- Reading passage
..............................

# Masonry chimney on new EPA fireplace?



## GregWCIL (Apr 1, 2008)

On new construction, the fireplace dealer quoted dual-wall stainless chimney at an outrageous price. The fireplace is setting on concrete supported down to the footings and will have a real stone exterior all the way up. My stone mason subcontractor suggested he install a clay tile chimney instead of the stainless? I think it would be cheaper.

This is an EPA certified low-emission fireplace which may have higher combustion temps than a masonry fireplace. Does that affect the chimney material choice?

Thanks,
Greg


----------



## Hearthman (Oct 28, 2008)

*factory chimneys*

You cannot modify listed fireplaces, chimneys or terminations. You can install a listed EPA certfied fireplace/ stove hybrid and use a copper version of a clay pot that is tested and listed for that particular model fireplace if it is one of the HHT models such as the Quadrafire 7100i, Heatilator Constitution or Heat & Glo Northstar. They are all essentially the same fireplace all built at the Quad plant in Colleville, Wa, with separate branding of these HHT brands. Therefore, all three have been tested and listed for use with their specific copper pots that look identical to some on the web but in fact have specific internal differences. This maintains the warranty and listing. 

If you put a clay pot over any air cooled chimney, you defeat the primary cooling system and will burn the house down. If you try to install a terra cotta clay flue lining, you will burn the house down. 

Factory built fireplaces use very specific chimneys that are tested and listed for use with that model Fp. They have specific starter collars where it attaches to the Fp and specific termination caps. You cannot modify any of these. 

FYI, terra cotta is an obscolete building material that should be banned. It is rarely if ever properly installed and even so, it fails miserably, which is why the codes require cleanouts---planned failure. Under ASTM C-315, there is no temperature testing for flue tile---none! That's because they know it will fail. Compare that to a listed stainless steel chimney that has passed three chimney fire conditions of either 1,700F for regular fireplaces or 2,100F for woodstoves and EPA fireplaces.


----------



## CJKarl (Nov 21, 2006)

Hearthman said:


> You cannot modify listed fireplaces, chimneys or terminations. You can install a listed EPA certfied fireplace/ stove hybrid and use a copper version of a clay pot that is tested and listed for that particular model fireplace if it is one of the HHT models such as the Quadrafire 7100i, Heatilator Constitution or Heat & Glo Northstar. They are all essentially the same fireplace all built at the Quad plant in Colleville, Wa, with separate branding of these HHT brands. Therefore, all three have been tested and listed for use with their specific copper pots that look identical to some on the web but in fact have specific internal differences. This maintains the warranty and listing.
> 
> If you put a clay pot over any air cooled chimney, you defeat the primary cooling system and will burn the house down. If you try to install a terra cotta clay flue lining, you will burn the house down.
> 
> ...



That's awesome Hearthman, I think you're going to become very popular around here.


----------



## Tscarborough (Feb 25, 2006)

..............................

- Exercise data
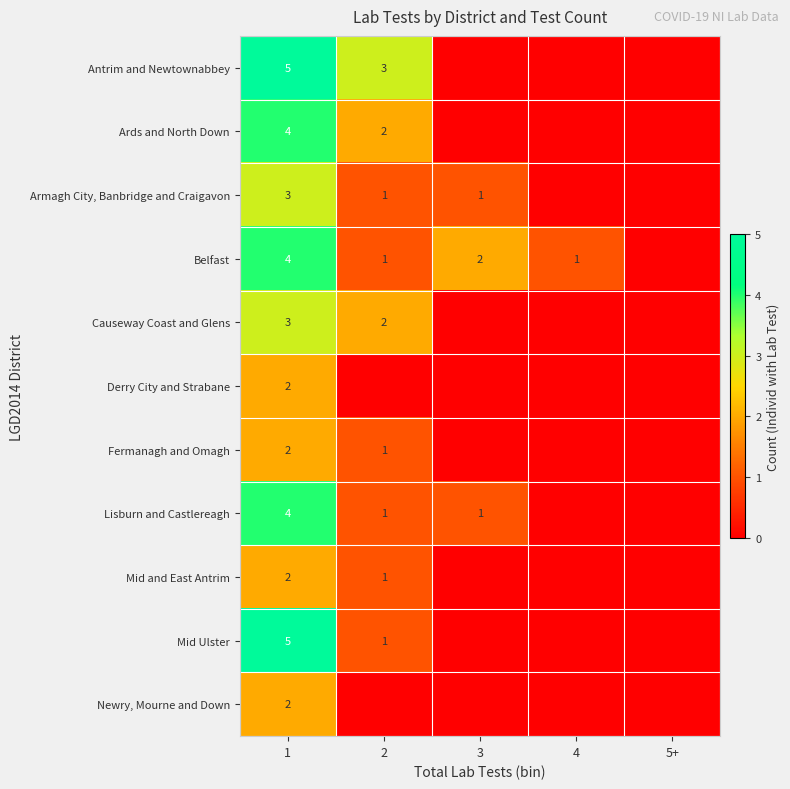

The value of Armagh City, Banbridge and Craigavon at 1 is 3. True or false?

True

..............................

- Job
Retype, word for word, the stretch of the chimney forum thread that opens with the words containing "## GregWCIL (Apr" and closes with "would be cheaper.".

- Exercise answer
## GregWCIL (Apr 1, 2008)

On new construction, the fireplace dealer quoted dual-wall stainless chimney at an outrageous price. The fireplace is setting on concrete supported down to the footings and will have a real stone exterior all the way up. My stone mason subcontractor suggested he install a clay tile chimney instead of the stainless? I think it would be cheaper.